After all, aid money is the resource that drives everything, says one embassy official. Locals use it to gain influence over their local constituencies. The Taliban tap into it through the bribes they’re paid by foreign contractors and then use it to extend their influence into the villages. And some international aid workers are making their fortunes from it, which is a kind of power unto itself.
In the end, working for a foreign aid agency is one of the few ways to make it in Afghanistan. For those Afghans with the right skills—often simply speaking English or French—NGO work can pay huge dividends. But that leaves the rural poor from places like Uzbin and Sappar out in the margins.
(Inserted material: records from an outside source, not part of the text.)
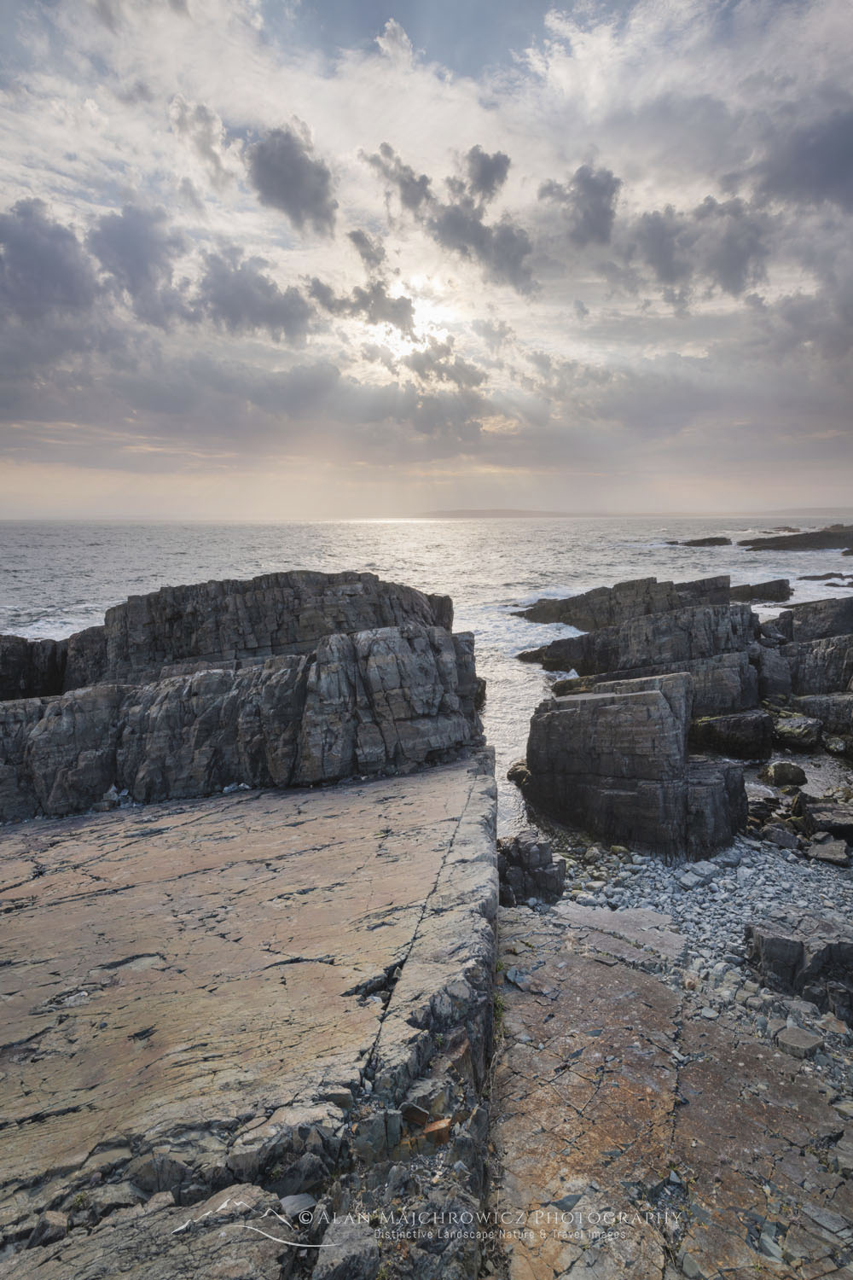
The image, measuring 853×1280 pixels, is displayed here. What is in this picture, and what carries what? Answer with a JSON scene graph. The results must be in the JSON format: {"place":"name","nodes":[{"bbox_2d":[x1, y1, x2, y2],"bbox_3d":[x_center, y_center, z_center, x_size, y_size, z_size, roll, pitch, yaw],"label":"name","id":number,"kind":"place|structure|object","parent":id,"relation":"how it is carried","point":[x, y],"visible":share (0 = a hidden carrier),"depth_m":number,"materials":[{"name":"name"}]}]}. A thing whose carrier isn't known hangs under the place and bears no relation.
{"place":"outdoors","nodes":[
{"label":"outdoors","id":0,"kind":"place"},
{"bbox_2d":[0,198,99,323],"label":"cloud","id":1,"kind":"structure","parent":0,"point":[53,252],"materials":[{"name":"grey"}]},
{"bbox_2d":[87,203,186,322],"label":"cloud","id":2,"kind":"structure","parent":0,"point":[140,269],"materials":[{"name":"grey"}]},
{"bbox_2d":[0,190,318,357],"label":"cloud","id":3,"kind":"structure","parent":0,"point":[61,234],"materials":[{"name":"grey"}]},
{"bbox_2d":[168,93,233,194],"label":"cloud","id":4,"kind":"structure","parent":0,"point":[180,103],"materials":[{"name":"white"}]},
{"bbox_2d":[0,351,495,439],"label":"cloud","id":5,"kind":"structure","parent":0,"point":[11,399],"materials":[{"name":"grey"}]},
{"bbox_2d":[0,750,501,1279],"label":"rock ledge","id":6,"kind":"structure","parent":0,"point":[3,880],"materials":[{"name":"stone"}]},
{"bbox_2d":[29,1210,69,1247],"bbox_3d":[-1.606,2.480,3.438,0.160,0.110,0.155,6,11,34],"label":"rock","id":7,"kind":"object","parent":6,"relation":"on","point":[58,1223],"visible":0.85,"depth_m":3.41,"materials":[{"name":"grey stone"}]},
{"bbox_2d":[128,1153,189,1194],"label":"rock","id":8,"kind":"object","parent":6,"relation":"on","point":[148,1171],"visible":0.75,"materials":[{"name":"grey stone"}]},
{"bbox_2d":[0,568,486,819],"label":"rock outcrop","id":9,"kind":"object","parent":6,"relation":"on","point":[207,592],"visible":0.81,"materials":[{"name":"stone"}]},
{"bbox_2d":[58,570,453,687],"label":"rock outcrop","id":10,"kind":"object","parent":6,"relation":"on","point":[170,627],"visible":0.63,"depth_m":15.00,"materials":[{"name":"stone"}]},
{"bbox_2d":[279,1192,317,1219],"bbox_3d":[-0.562,2.417,3.484,0.165,0.077,0.159,-8,12,-39],"label":"rock","id":11,"kind":"object","parent":6,"relation":"on","point":[302,1198],"visible":0.75,"depth_m":3.46,"materials":[{"name":"grey stone"}]},
{"bbox_2d":[312,1216,380,1279],"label":"rock","id":12,"kind":"object","parent":6,"relation":"on","point":[349,1243],"visible":0.95,"depth_m":3.23,"materials":[{"name":"grey stone"}]},
{"bbox_2d":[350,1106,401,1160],"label":"rock","id":13,"kind":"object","parent":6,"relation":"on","point":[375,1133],"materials":[{"name":"grey stone"}]},
{"bbox_2d":[401,1102,432,1126],"bbox_3d":[-0.054,2.321,3.996,0.150,0.099,0.147,2,9,13],"label":"rock","id":14,"kind":"object","parent":6,"relation":"on","point":[424,1113],"visible":0.86,"depth_m":3.95,"materials":[{"name":"stone"}]},
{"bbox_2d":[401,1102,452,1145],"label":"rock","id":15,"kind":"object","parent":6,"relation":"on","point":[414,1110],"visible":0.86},
{"bbox_2d":[421,1117,452,1145],"bbox_3d":[0.039,2.365,3.938,0.147,0.100,0.150,-3,9,-14],"label":"rock","id":16,"kind":"object","parent":6,"relation":"on","point":[446,1128],"visible":0.79,"depth_m":3.89,"materials":[{"name":"brown stone"}]},
{"bbox_2d":[191,253,316,341],"label":"cloud","id":17,"kind":"structure","parent":0,"point":[270,314],"materials":[{"name":"grey"}]},
{"bbox_2d":[245,123,337,234],"label":"cloud","id":18,"kind":"structure","parent":0,"point":[277,174],"materials":[{"name":"grey"}]},
{"bbox_2d":[306,275,416,334],"label":"cloud","id":19,"kind":"structure","parent":0,"point":[362,293],"materials":[{"name":"grey"}]},
{"bbox_2d":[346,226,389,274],"label":"cloud","id":20,"kind":"structure","parent":0,"point":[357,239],"materials":[{"name":"grey"}]},
{"bbox_2d":[366,143,433,220],"label":"cloud","id":21,"kind":"structure","parent":0,"point":[411,178],"materials":[{"name":"grey"}]},
{"bbox_2d":[0,0,852,518],"label":"sky","id":22,"kind":"structure","parent":0,"point":[484,171],"materials":[{"name":"grey"}]},
{"bbox_2d":[0,515,852,823],"label":"sea","id":23,"kind":"structure","parent":0,"point":[101,557],"materials":[{"name":"liquid"}]},
{"bbox_2d":[0,634,68,700],"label":"rock","id":24,"kind":"object","parent":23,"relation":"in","point":[11,657],"visible":0.63,"depth_m":14.48,"materials":[{"name":"black stone"}]},
{"bbox_2d":[506,758,531,785],"bbox_3d":[1.746,2.356,14.361,0.711,0.541,0.776,0,9,0],"label":"rock","id":25,"kind":"object","parent":23,"relation":"in","point":[514,772],"visible":0.5,"depth_m":14.18,"materials":[{"name":"stone"}]},
{"bbox_2d":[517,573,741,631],"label":"rock","id":26,"kind":"object","parent":23,"relation":"in","point":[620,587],"visible":0.71,"depth_m":32.13,"materials":[{"name":"stone"}]},
{"bbox_2d":[518,589,771,709],"bbox_3d":[5.934,0.479,22.218,7.481,3.352,5.697,0,9,0],"label":"rock","id":27,"kind":"object","parent":23,"relation":"in","point":[735,630],"visible":0.74,"depth_m":21.31,"materials":[{"name":"stone"}]},
{"bbox_2d":[665,535,732,546],"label":"rock","id":28,"kind":"object","parent":23,"relation":"in","point":[705,539],"visible":0.95,"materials":[{"name":"brown stone"}]},
{"bbox_2d":[727,578,793,603],"bbox_3d":[15.430,-2.042,39.984,4.803,1.853,3.708,0,9,0],"label":"rock","id":29,"kind":"object","parent":23,"relation":"in","point":[765,584],"visible":0.68,"depth_m":39.19,"materials":[{"name":"stone"}]},
{"bbox_2d":[744,524,852,551],"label":"rock","id":30,"kind":"object","parent":23,"relation":"in","point":[757,542],"visible":0.97,"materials":[{"name":"brown stone"}]},
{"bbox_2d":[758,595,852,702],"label":"rock","id":31,"kind":"object","parent":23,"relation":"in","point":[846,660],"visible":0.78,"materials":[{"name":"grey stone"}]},
{"bbox_2d":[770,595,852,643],"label":"rock","id":32,"kind":"object","parent":23,"relation":"in","point":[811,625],"visible":0.76,"depth_m":24.51,"materials":[{"name":"grey stone"}]},
{"bbox_2d":[794,692,852,743],"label":"rock","id":33,"kind":"object","parent":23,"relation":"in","point":[832,719],"visible":0.89,"depth_m":15.95,"materials":[{"name":"grey stone"}]},
{"bbox_2d":[796,571,852,582],"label":"rock","id":34,"kind":"object","parent":23,"relation":"in","point":[807,577],"visible":0.96,"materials":[{"name":"stone"}]},
{"bbox_2d":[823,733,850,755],"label":"rock","id":35,"kind":"object","parent":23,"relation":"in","point":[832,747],"visible":0.95,"depth_m":15.03,"materials":[{"name":"grey stone"}]},
{"bbox_2d":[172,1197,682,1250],"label":"watermark","id":36,"kind":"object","parent":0,"point":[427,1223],"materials":[{"name":"white"}]},
{"bbox_2d":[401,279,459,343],"label":"sun","id":37,"kind":"structure","parent":0,"point":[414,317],"materials":[{"name":"white"}]},
{"bbox_2d":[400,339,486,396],"label":"cloud","id":38,"kind":"structure","parent":0,"point":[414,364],"materials":[{"name":"grey"}]},
{"bbox_2d":[364,140,536,292],"label":"cloud","id":39,"kind":"structure","parent":0,"point":[451,226],"materials":[{"name":"grey"}]},
{"bbox_2d":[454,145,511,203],"label":"cloud","id":40,"kind":"structure","parent":0,"point":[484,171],"materials":[{"name":"grey"}]},
{"bbox_2d":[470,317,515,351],"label":"cloud","id":41,"kind":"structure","parent":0,"point":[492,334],"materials":[{"name":"grey"}]},
{"bbox_2d":[418,508,569,518],"label":"distant hill","id":42,"kind":"structure","parent":0,"point":[461,512],"materials":[{"name":"grey"}]},
{"bbox_2d":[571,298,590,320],"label":"cloud","id":43,"kind":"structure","parent":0,"point":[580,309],"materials":[{"name":"grey"}]},
{"bbox_2d":[541,162,621,248],"label":"cloud","id":44,"kind":"structure","parent":0,"point":[598,191],"materials":[{"name":"grey"}]},
{"bbox_2d":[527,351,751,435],"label":"cloud","id":45,"kind":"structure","parent":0,"point":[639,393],"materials":[{"name":"grey"}]},
{"bbox_2d":[487,904,852,1279],"label":"rock ground","id":46,"kind":"structure","parent":0,"point":[578,968],"materials":[{"name":"stone"}]},
{"bbox_2d":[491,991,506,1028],"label":"plant","id":47,"kind":"object","parent":46,"relation":"on","point":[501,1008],"visible":0.32,"depth_m":5.75,"materials":[{"name":"green plant"}]},
{"bbox_2d":[775,1024,823,1058],"bbox_3d":[2.581,2.788,5.654,0.307,0.124,0.304,0,9,0],"label":"rock","id":48,"kind":"object","parent":46,"relation":"on","point":[800,1040],"visible":0.9,"depth_m":5.60,"materials":[{"name":"grey stone"}]},
{"bbox_2d":[524,830,852,1045],"label":"pebble beach","id":49,"kind":"structure","parent":0,"point":[745,870],"materials":[{"name":"stone"}]},
{"bbox_2d":[496,833,566,906],"bbox_3d":[1.077,2.559,8.902,0.849,0.800,0.775,0,9,0],"label":"rock","id":50,"kind":"object","parent":49,"relation":"on","point":[541,847],"visible":0.83,"depth_m":8.68,"materials":[{"name":"grey stone"}]},
{"bbox_2d":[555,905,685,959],"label":"flat rock","id":51,"kind":"object","parent":49,"relation":"on","point":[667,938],"visible":0.77,"depth_m":7.62,"materials":[{"name":"grey stone"}]},
{"bbox_2d":[523,673,751,859],"bbox_3d":[2.990,1.828,11.763,2.780,2.580,2.694,0,9,0],"label":"rock","id":52,"kind":"object","parent":49,"relation":"on","point":[655,700],"visible":0.97,"depth_m":11.02,"materials":[{"name":"stone"}]},
{"bbox_2d":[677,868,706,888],"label":"rock","id":53,"kind":"object","parent":49,"relation":"on","point":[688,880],"visible":0.95,"depth_m":9.83,"materials":[{"name":"stone"}]},
{"bbox_2d":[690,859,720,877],"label":"rock","id":54,"kind":"object","parent":49,"relation":"on","point":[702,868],"visible":0.93,"depth_m":9.97,"materials":[{"name":"stone"}]},
{"bbox_2d":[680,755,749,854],"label":"rock","id":55,"kind":"object","parent":49,"relation":"on","point":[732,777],"visible":0.59,"depth_m":10.18,"materials":[{"name":"grey stone"}]},
{"bbox_2d":[760,823,799,849],"bbox_3d":[4.656,2.571,10.689,0.459,0.314,0.473,-9,12,-43],"label":"rock","id":56,"kind":"object","parent":49,"relation":"on","point":[784,842],"visible":0.96,"depth_m":10.55,"materials":[{"name":"grey stone"}]},
{"bbox_2d":[745,915,852,1021],"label":"rock","id":57,"kind":"object","parent":49,"relation":"on","point":[770,943],"visible":0.93,"depth_m":6.37,"materials":[{"name":"grey stone"}]},
{"bbox_2d":[799,798,852,840],"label":"rock","id":58,"kind":"object","parent":49,"relation":"on","point":[837,823],"visible":0.9,"depth_m":10.84,"materials":[{"name":"grey stone"}]},
{"bbox_2d":[807,837,850,864],"bbox_3d":[5.073,2.653,10.234,0.530,0.249,0.530,8,12,40],"label":"rock","id":59,"kind":"object","parent":49,"relation":"on","point":[817,850],"visible":0.94,"depth_m":10.12,"materials":[{"name":"grey stone"}]},
{"bbox_2d":[622,194,773,306],"label":"cloud","id":60,"kind":"structure","parent":0,"point":[660,264],"materials":[{"name":"grey"}]},
{"bbox_2d":[689,711,773,760],"bbox_3d":[5.370,1.727,14.706,1.674,0.887,1.376,0,9,0],"label":"rock","id":61,"kind":"object","parent":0,"point":[737,727],"visible":0.84,"depth_m":14.23,"materials":[{"name":"black stone"}]},
{"bbox_2d":[764,759,808,786],"bbox_3d":[5.786,2.158,13.116,0.639,0.426,0.605,0,9,0],"label":"rock","id":62,"kind":"object","parent":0,"point":[782,767],"visible":0.98,"depth_m":12.91,"materials":[{"name":"stone"}]},
{"bbox_2d":[772,715,823,750],"bbox_3d":[6.892,1.754,15.251,1.017,0.623,1.005,0,9,0],"label":"rock","id":63,"kind":"object","parent":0,"point":[797,732],"visible":0.91,"depth_m":14.90,"materials":[{"name":"grey stone"}]},
{"bbox_2d":[751,106,852,211],"label":"cloud","id":64,"kind":"structure","parent":0,"point":[814,154],"materials":[{"name":"grey"}]}
]}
The problem is twofold, according to Schmeidl: the money pouring into Afghanistan is promoting corruption, among both Afghans and internationals, while at the same time stunting the growth of domestic industry. There’s no real industry or private sector. “So if you’re an Afghan,” she says, “where can you get jobs?” The only real opportunity lies with the Taliban. The Taliban allows young men to profit from road taxes and protection money, says Naser, and to grow and sell opium—“all this,” he adds, “in addition to what the Taliban pays.”
As the international exodus from Afghanistan intensifies, jockeying for a last piece of a dwindling pie is intensifying along with it. And Naser expects to lose many more policemen to the Taliban in the process. “These guys are not stupid,” he says. “They know what’s going to happen here. They know the foreigners will leave and the money will leave with them. The Taliban are offering them safety at home in their villages and a steady income. Why would they say no?”